Veneering dude. Show her some pictures of burl panels.


----------



## jmartel (Jul 6, 2012)

Heck, I'll double your estimate if you don't want to keep it. Triple even!


----------



## fge (Sep 8, 2008)

Hey Loren, that is cool. I googled images of the burl panels. I bet there is a use down the road for this little saw. It does not take up any room in the shop. Hmmmm.
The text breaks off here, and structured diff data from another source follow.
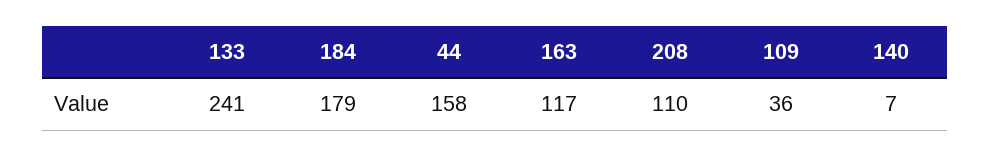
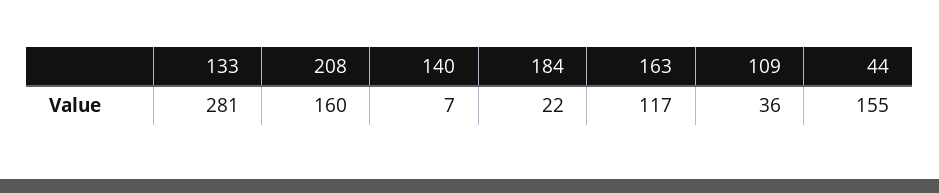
  {
-   "133": 241,
+   "133": 281,
-   "184": 179,
+   "184": 22,
-   "44": 158,
+   "44": 155,
    "163": 117,
-   "208": 110,
+   "208": 160,
    "109": 36,
    "140": 7
  }

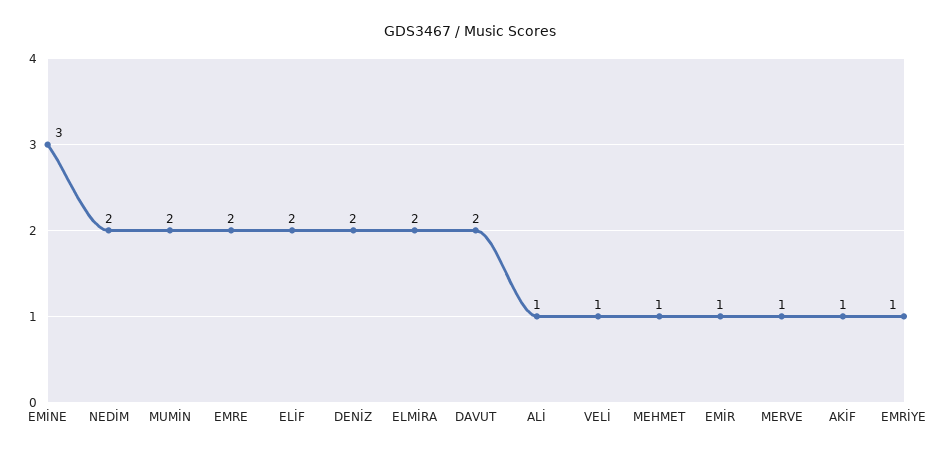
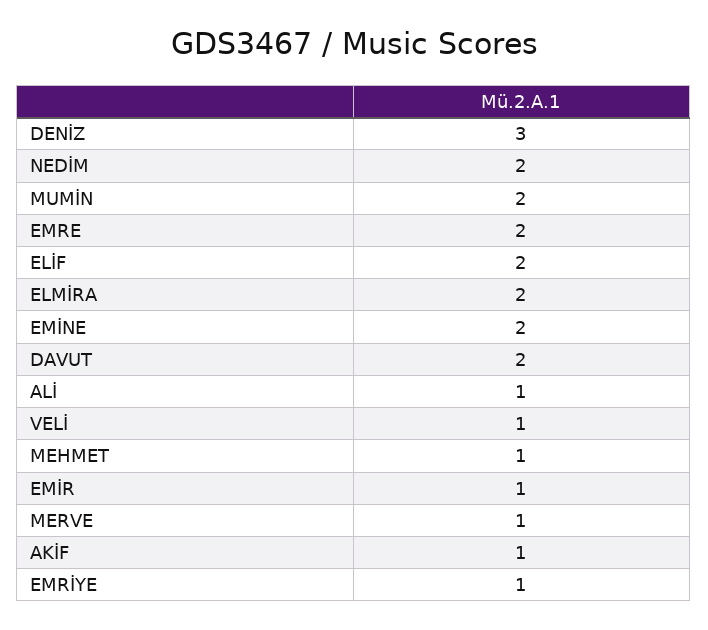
  {
-   "EMİNE": 3,
+   "EMİNE": 2,
    "NEDİM": 2,
    "MUMİN": 2,
    "EMRE": 2,
    "ELİF": 2,
-   "DENİZ": 2,
+   "DENİZ": 3,
    "ELMİRA": 2,
    "DAVUT": 2,
    "ALİ": 1,
    "VELİ": 1,
    "MEHMET": 1,
    "EMİR": 1,
    "MERVE": 1,
    "AKİF": 1,
    "EMRİYE": 1
  }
I bet someone with some good experience could make some really neat stuff with a small scroll saw, such as inlay stuff or stuff with small detail work.


----------



## fge (Sep 8, 2008)

jmartel, thanks for the interest. Seems shipping would be cost prohibitive


----------



## Loren (May 30, 2008)

I use mine for making slots for jigs. With a CNC you may 
not need another slot machine. I'm not that interested
in fretwork but I am interested in higher-end veneer
methods and a scroll saw is a useful tool for working
that stuff out.


----------



## Finn (May 26, 2010)

I would keep that extra saw. While DeWalt is a smooth running saw and easy to use it is not very durable, in my experience. You may need to replace parts on our saw so I suggest you keep your "extra" saw. You sure got a great deal on those saws!


----------



## TheDane (May 15, 2008)

Jerry-As someone who just gave 10 times as much as you did for a DW788, let me say: *YOU SUCK! ;>)*

Nice catch … happy scrolling!


----------